What you describe is also some kind of symmetry. It's a negative symmetry, but still symmetry. The words "different" and "same" don't allow any inference on whether something is symmetric or not.

Surely we want evil to be different from good in our games, no?
That good and evil are "different" is a given in this context. This has nothing to do with the topic.
 

Plenty of asymetries in the game.

fiends and celestials have DR based on good evil, not law chaos.

Tons of fiends defined by their evil, fewer but still bunches of celestial types defined by their good. Very few defined primarily by their Lawful or Chaotic nature.

Paladin is a core class, blackguard is a prc.

Monks and paladins don't seem a true symmetry to bards and barbarians.

Compare protection from evil from protection from any other alignment for just what they keep out.

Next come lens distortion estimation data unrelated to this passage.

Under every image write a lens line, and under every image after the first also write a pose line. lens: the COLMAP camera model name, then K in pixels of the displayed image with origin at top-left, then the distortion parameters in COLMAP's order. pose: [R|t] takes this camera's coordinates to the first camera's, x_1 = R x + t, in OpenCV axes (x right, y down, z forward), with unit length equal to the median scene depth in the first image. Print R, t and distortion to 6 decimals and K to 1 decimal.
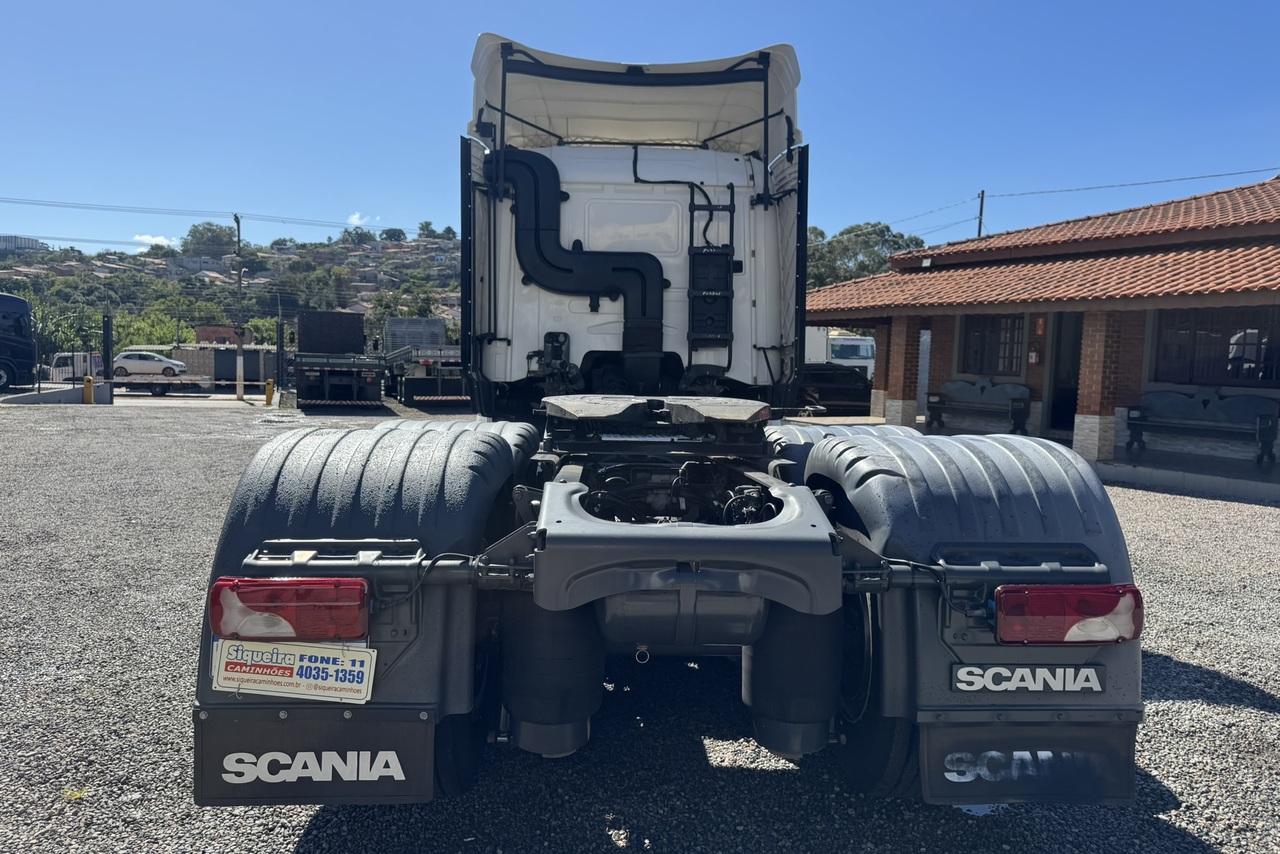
lens RADIAL K [[890.7, 0, 640.0], [0, 890.7, 427.0], [0, 0, 1]] dist [0.153620, -0.279245]
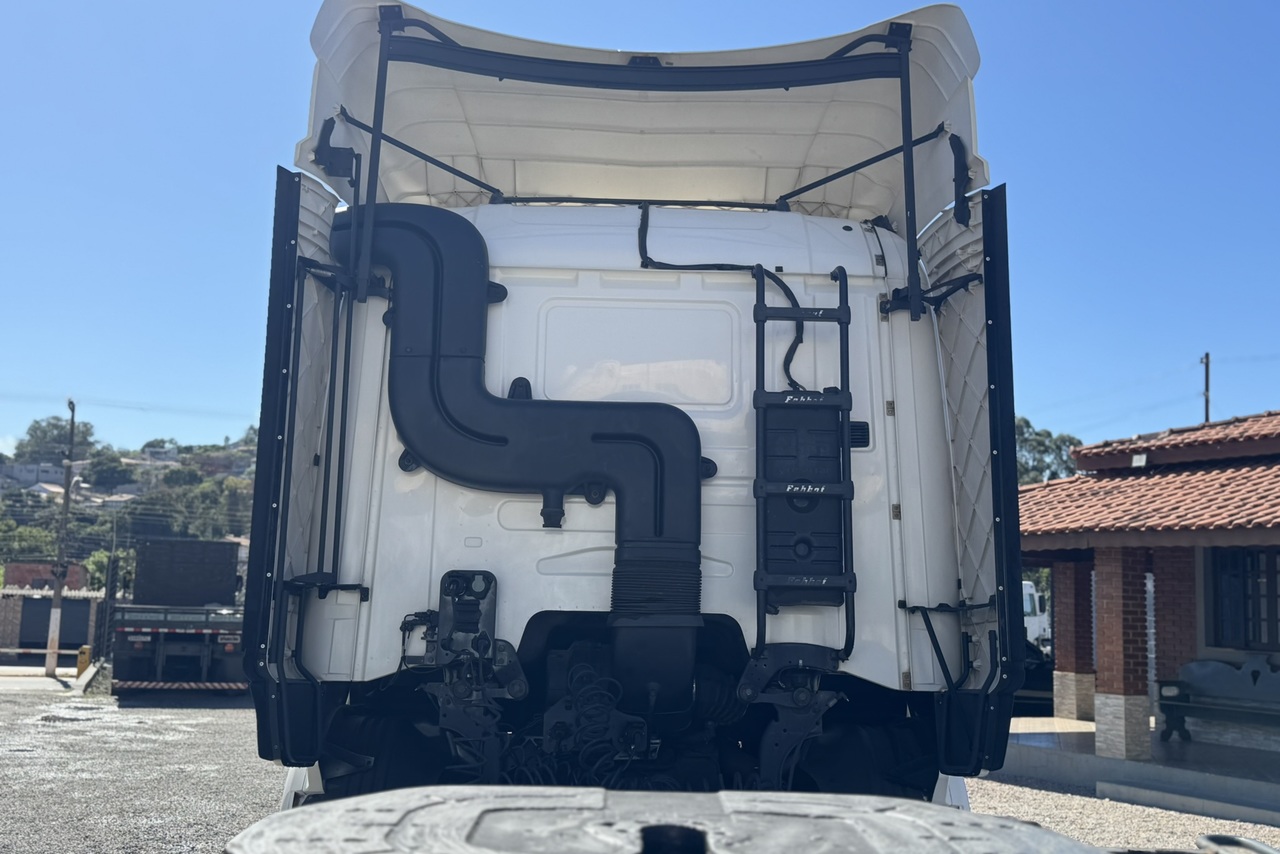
lens RADIAL K [[1301.3, 0, 642.5], [0, 1301.3, 445.1], [0, 0, 1]] dist [0.089756, -0.034089]
pose [[0.999806, 0.002074, -0.019586, 0.008676], [-0.005949, 0.979797, -0.199906, -0.035416], [0.018776, 0.199983, 0.979619, 0.325156]]
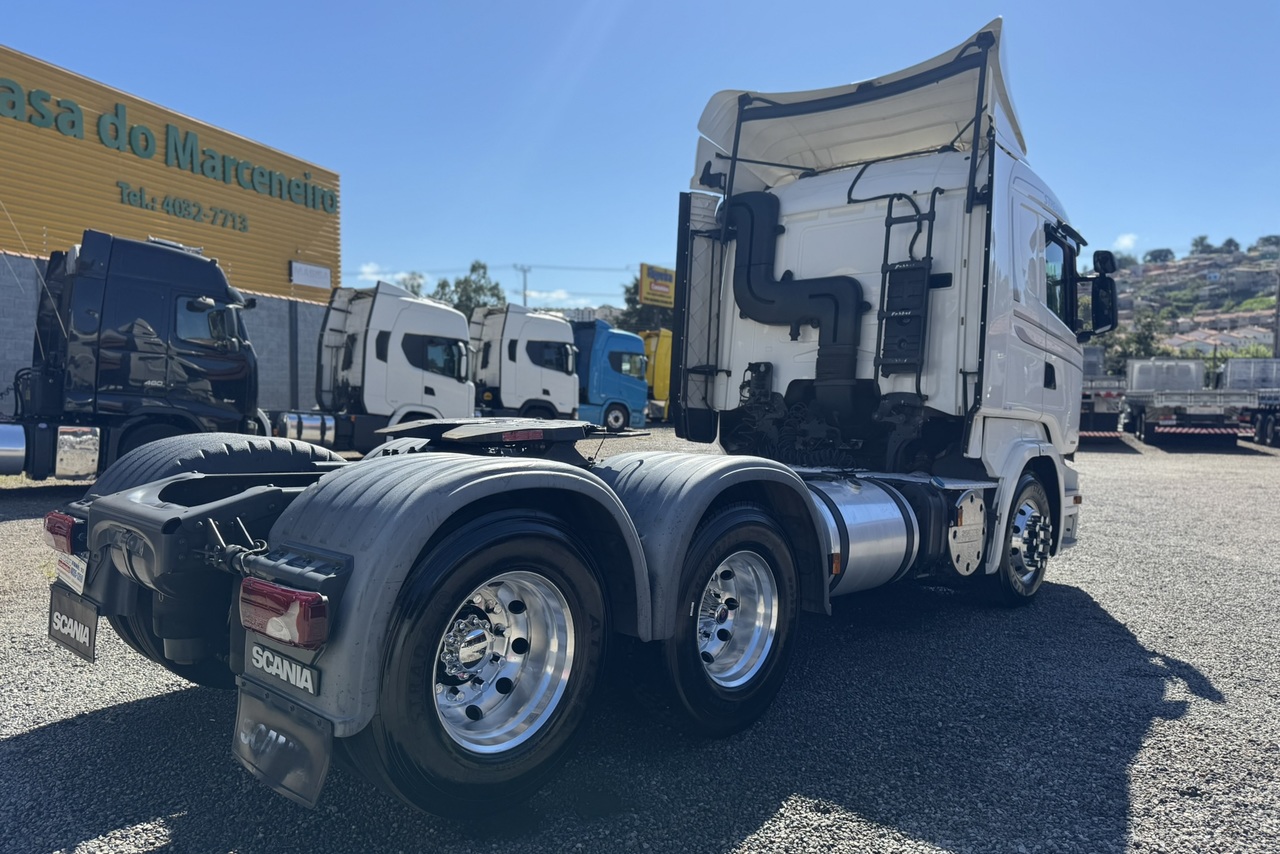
lens RADIAL K [[890.7, 0, 640.0], [0, 890.7, 427.0], [0, 0, 1]] dist [0.153620, -0.279245]
pose [[0.715861, 0.018387, -0.698001, 0.511677], [-0.044883, 0.998798, -0.019721, -0.005550], [0.696799, 0.045446, 0.715825, 0.167929]]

Detect evil picks up undead as well.
 


lukelightning said:
I am waaay tired of all the paladin variants. "Lawful good gets a champion, so should chaotic neutral!"

they were going to but they couldn't agree on what he could do or be, and this one guy started being different just for the heck of...those CN guys can never agree on anything!! :lol:
 

Zappo said:
The worst part of this symmetry fashion is with elemental effects. Fire orb, acid orb, lightning orb... ugh. Each of them the same, save for some special effect. Apparently, shooting energy, gas or fluid has no effect on the shape or range of the spell. Or the psion energy powers? One power, choose the damage type?

Those are really bad design from a RP point of view. They turn energy type into "just a word".
You should probably avoid systems like HERO or M&M, then. (Base power) + (some special effect) is a tested and valid design choice.